Billy Gibbons: No, but since we’re talking about Gene, we can go back to that “home on the range,” because Jamey Johnson did a bang-up version of “La Grange.”
Butt-head: That’s cool, I guess. You know, we went to La Grange once, and Beavis asked a cop where the whorehouse was and got arrested. That was cool.
Beavis: Yeah! Where is the whorehouse?
Billy Gibbons: Well, good question. I can’t really answer that, but we know it’s not near the Texas State Capitol. I’ve been tip-toeing a bit, because I just accepted a gracious offer from the good state of Texas to become the Texas State Musician for 2012.
Butt-head: Whoa, that’s cool. Like, what does an official Texas State Musician do?
Beavis: Yeah. Does that mean you get to carry a gun?
Billy Gibbons: You mean another one?
Beavis: Yeah! Or can you go around kicking people’s asses, like that Walker Texas Ranger guy? Or like, arrest and execute musicians that suck?
Butt-head: Yeah, like Vanilla Ice! He’s from Dallas, isn’t he? You could be like, “By the power invested me as Texas State Musician, I charge you, Vanilla Ice, guilty of sucking.”
Billy Gibbons: I’m not sure, but I think that’s been done already. I’m pretty sure Vanilla Ice’s career was iced a while back. In fact, I think you guys did that, didn’t you?
Butt-head: Oh yeah. I forgot. Huh huh. That was cool. So, are we like, done now?
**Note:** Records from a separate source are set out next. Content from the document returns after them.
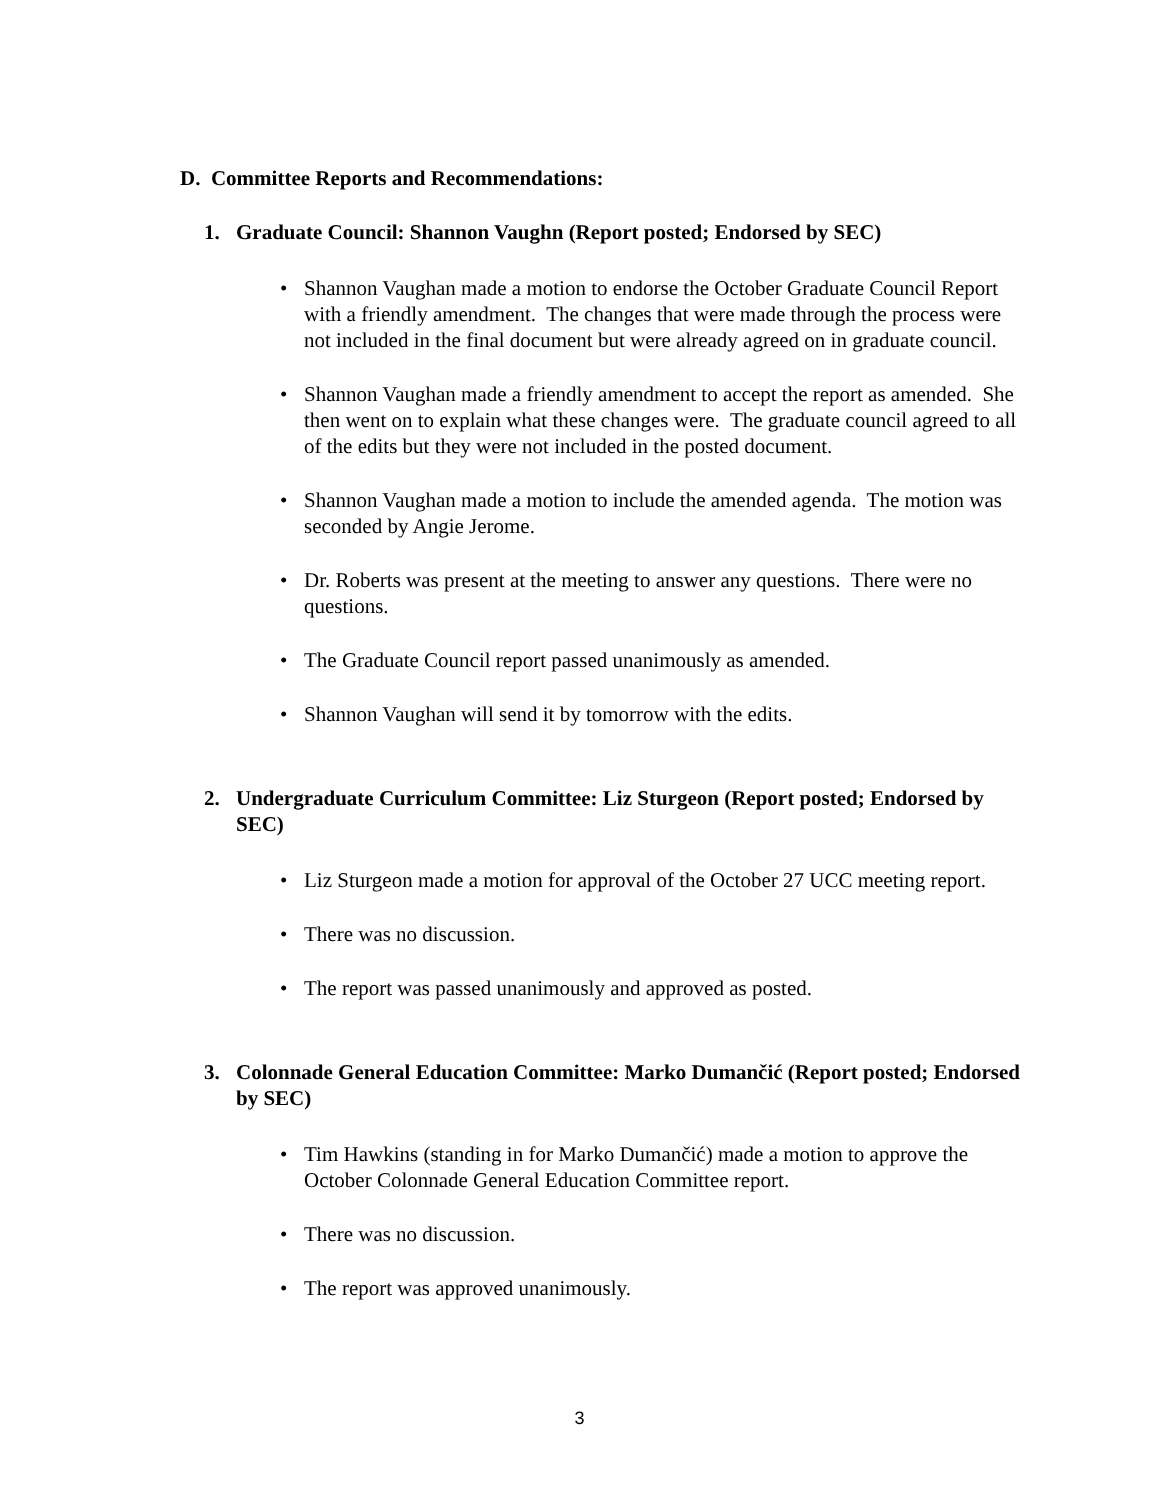D. Committee Reports and Recommendations:
1. Graduate Council: Shannon Vaughn (Report posted; Endorsed by SEC)
• Shannon Vaughan made a motion to endorse the October Graduate Council Report with a friendly amendment. The changes that were made through the process were not included in the final document but were already agreed on in graduate council.
• Shannon Vaughan made a friendly amendment to accept the report as amended. She then went on to explain what these changes were. The graduate council agreed to all of the edits but they were not included in the posted document.
• Shannon Vaughan made a motion to include the amended agenda. The motion was seconded by Angie Jerome.
• Dr. Roberts was present at the meeting to answer any questions. There were no questions.
• The Graduate Council report passed unanimously as amended.
• Shannon Vaughan will send it by tomorrow with the edits.
2. Undergraduate Curriculum Committee: Liz Sturgeon (Report posted; Endorsed by SEC)
• Liz Sturgeon made a motion for approval of the October 27 UCC meeting report.
• There was no discussion.
• The report was passed unanimously and approved as posted.
3. Colonnade General Education Committee: Marko Dumančić (Report posted; Endorsed by SEC)
• Tim Hawkins (standing in for Marko Dumančić) made a motion to approve the October Colonnade General Education Committee report.
• There was no discussion.
• The report was approved unanimously.
3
Beavis: No way! We’re supposed to ask him about the new ZZ Top album.
Butt-head: Oh, right. So, we’ve been waiting on your new ZZ Top record. What’s going on?
Billy Gibbons: Well, the good news is that we’re working with Rick Rubin, and the better news is that he likes to take a long time, so we’ve had an extended vacation. But we’ll soon be beating the streets and making noise.
Beavis: Yes! Rick Rubin rules! He parties with Slayer and the Beastie Boys and Metallica. And that Johnny Cash dude, too!
Billy Gibbons: That’s right. We’re buttoning it up at the end of November, so I would hope it would be out no later than springtime next year. Sometime around April or May, I’d say.
Butt-head: Cool. Are you going to be making any videos for it?
Beavis: Yeah! ZZ Top videos are cool. Only how come in all your videos, you always give your car to some wuss so he can score with chicks, and then he drives away with the chicks and you guys don’t get any?
Butt-head: Yeah. You guys always get like, stranded in the desert. Hey, maybe for your new album, you could make a video where you give us the keys to your car, and then we could score.
Beavis: Yeah! Yeah! That would rule!
Billy Gibbons: Maybe. But I think you’re going to need a little more help than that. If you guys really want to score with the ladies, the first thing you’ve got to do is drive them to a Mexican restaurant.
Beavis: You mean for tacos and nachos?
Billy Gibbons: No, my brother. I mean for hot sauce. Hot sauce helps in a lot of areas!